__Instructions to follow__. The expected answer is every line of the material that contains the word "camera".

__Provided entries__.
....................

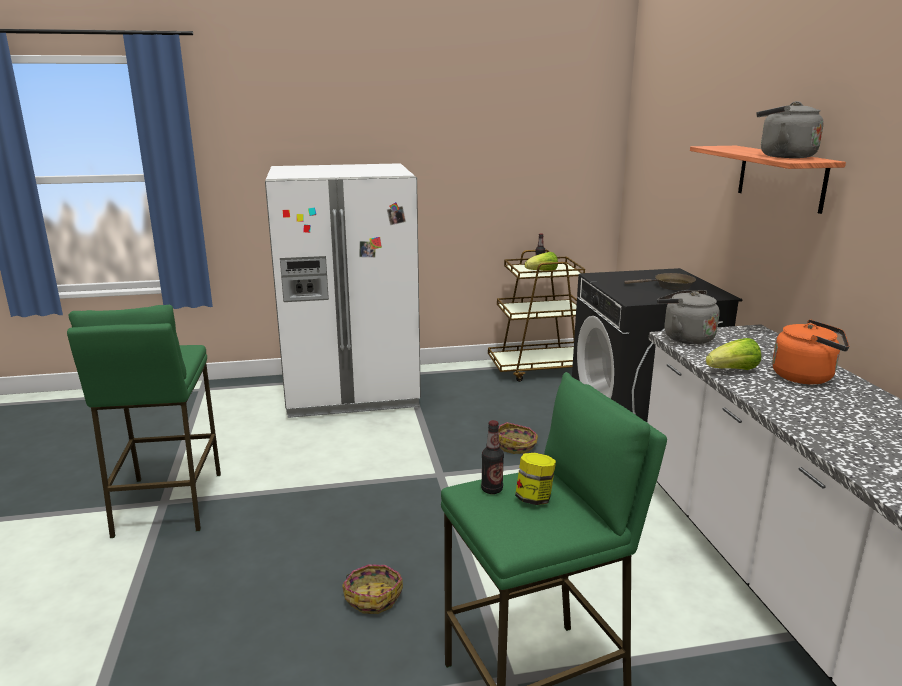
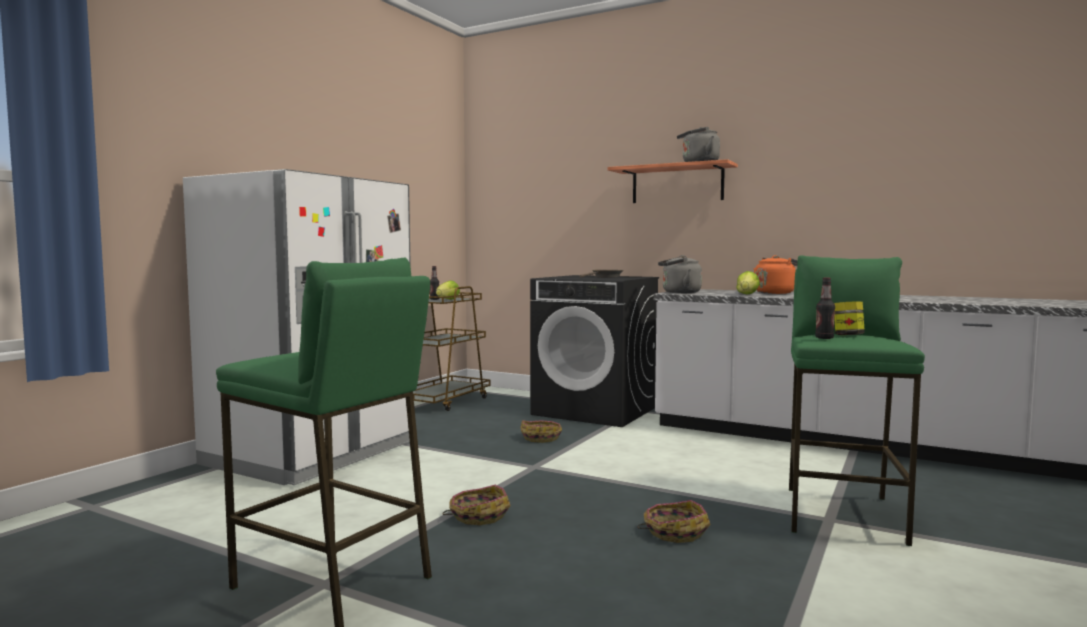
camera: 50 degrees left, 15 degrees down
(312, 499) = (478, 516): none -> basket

....................

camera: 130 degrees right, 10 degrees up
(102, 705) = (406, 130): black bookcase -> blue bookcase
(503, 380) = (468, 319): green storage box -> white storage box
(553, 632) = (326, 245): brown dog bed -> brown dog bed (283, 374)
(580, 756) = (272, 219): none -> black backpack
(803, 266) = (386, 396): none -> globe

....................

__Solution__.
camera: 50 degrees left, 15 degrees down
camera: 130 degrees right, 10 degrees up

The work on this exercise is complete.